**ЗАДАНИЕ**: Продолжите текст о писателе Крапивине, начав сразу после его последнего предложения.

**ТЕКСТ СТРАНИЦЫ**:
********************
Поэтому Крапивина советская власть официально поддерживала, награждала его орденами, почетными званиями, премиями. Поддерживала “на верхних этажах”, но творила много мелких и крупных неприятностей в повседневной практический жизни. По-видимому, в том проявлялось объективное противоречие: в жизни-то социалистические идеалы служили только антуражем, реальные отношения строились по совсем иным законам. Так что “мироздание по Крапивину” на бытовом уровне часто вступало в конфликтные отношения с “мирозданием по райкому, райотделу МВД, наробразу”. Лауреат премии Ленинского комсомола Крапивин, не замеченный в диссидентстве, активно разрушал существовавшую псевдосоциалистическую систему, и она это чувствовала.
Однако после 1991 года в “демократических кругах” стали проскальзывать недобрые разговоры про “писателя пионерской темы”, про славу, искусственно подогревавшуюся по инициативе ЦК комсомола... Не замечал, чтоб это сколько-нибудь заметно просачивалось в печать, но, думаю, Владиславу Петровичу порой бывало неуютно и от шушуканья за спиной. Был даже момент, когда мне показалось, что Крапивин совершает насилие над собой, пытаясь — не мировоззренчески, ни в коем случае! — но, по крайней мере, сюжетно приспособиться к новым временам. Появляется у него в одной из повестей благородный батюшка, носитель высших христианских добродетелей, и какие-то полуфантастические игры вокруг чудодейственной иконки...
********************
Записи из набора данных
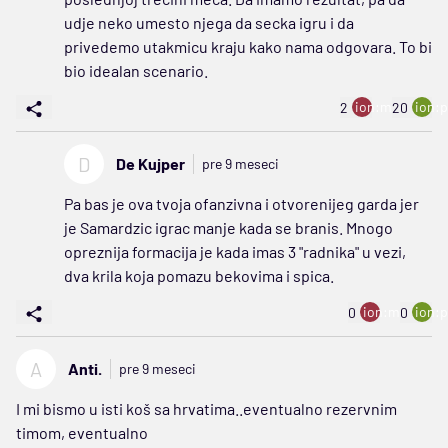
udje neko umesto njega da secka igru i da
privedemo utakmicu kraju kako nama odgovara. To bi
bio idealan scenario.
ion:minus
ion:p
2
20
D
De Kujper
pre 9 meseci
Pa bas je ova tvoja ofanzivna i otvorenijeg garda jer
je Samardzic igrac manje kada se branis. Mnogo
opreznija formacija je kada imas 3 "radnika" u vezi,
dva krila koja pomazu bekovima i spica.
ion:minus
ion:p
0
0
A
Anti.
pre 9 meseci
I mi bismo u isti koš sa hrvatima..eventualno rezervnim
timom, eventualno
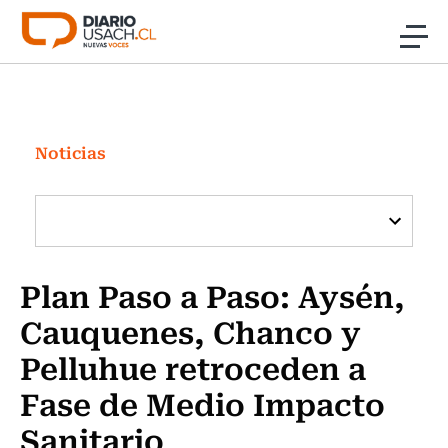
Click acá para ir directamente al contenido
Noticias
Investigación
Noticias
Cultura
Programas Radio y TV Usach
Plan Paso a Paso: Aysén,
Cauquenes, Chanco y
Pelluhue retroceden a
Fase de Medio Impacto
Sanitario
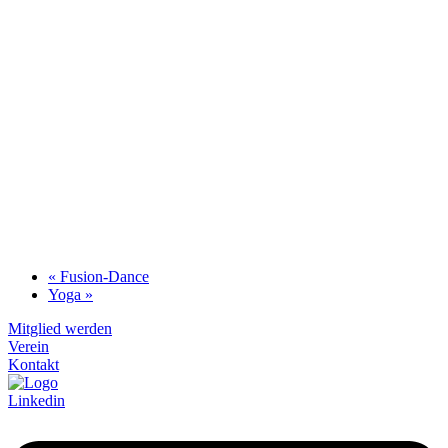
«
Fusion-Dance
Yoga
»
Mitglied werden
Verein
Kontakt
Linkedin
********************
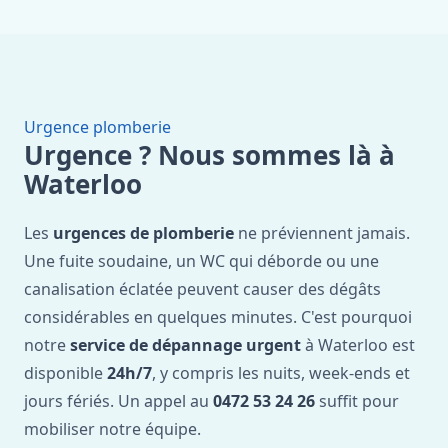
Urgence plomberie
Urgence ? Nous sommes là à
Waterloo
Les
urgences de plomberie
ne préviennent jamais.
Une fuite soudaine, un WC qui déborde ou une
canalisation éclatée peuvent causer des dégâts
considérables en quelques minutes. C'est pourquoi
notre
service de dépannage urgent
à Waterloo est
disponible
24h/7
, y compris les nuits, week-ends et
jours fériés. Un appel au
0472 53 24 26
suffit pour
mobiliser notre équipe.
********************
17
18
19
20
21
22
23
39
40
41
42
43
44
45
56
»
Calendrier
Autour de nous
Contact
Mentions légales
********************
**ОТВЕТ**:
К счастью, время все расставило по своим местам, и Крапивин быстро стал снова тем Крапивиным, от которого читатели и не помышляли отворачиваться после революционно-криминальных перемен в стране. И, как мне показалось, отнюдь не только своими новыми вещами, так сказать, по житейской фактуре более соответствующим новому времени, но всем своим практически уже сорокалетним творчеством Крапивин вышел сегодня к самым острым проблемам времени.
Дело в том, что сегодня даже в благополучных странах Запада нарастает растерянность по поводу разрушительного воздействия на мораль и вообще на психику ребенка, подростка “ценностей” потребительского общества. В России эта опасность ощущается гораздо острее из-за отсутствия веками выработанных иммунных механизмов. Психология потребительства действует на российского подростка примерно так же, как алкоголь на чукчу. И если раньше — при всех безобразиях российской жизни — детство едва ли не на уровне инстинкта оберегалось обществом как “остров безопасности”, то сейчас все ограждения и блокировки, охранявшие этот остров, порушены и смыты мутным потоком безудержной коммерциализации всего и вся. (Об этом мы писали с доктором медицины Я.А. Халеминым в статье “Спасите наши души!” Урал, 1997, № 7.)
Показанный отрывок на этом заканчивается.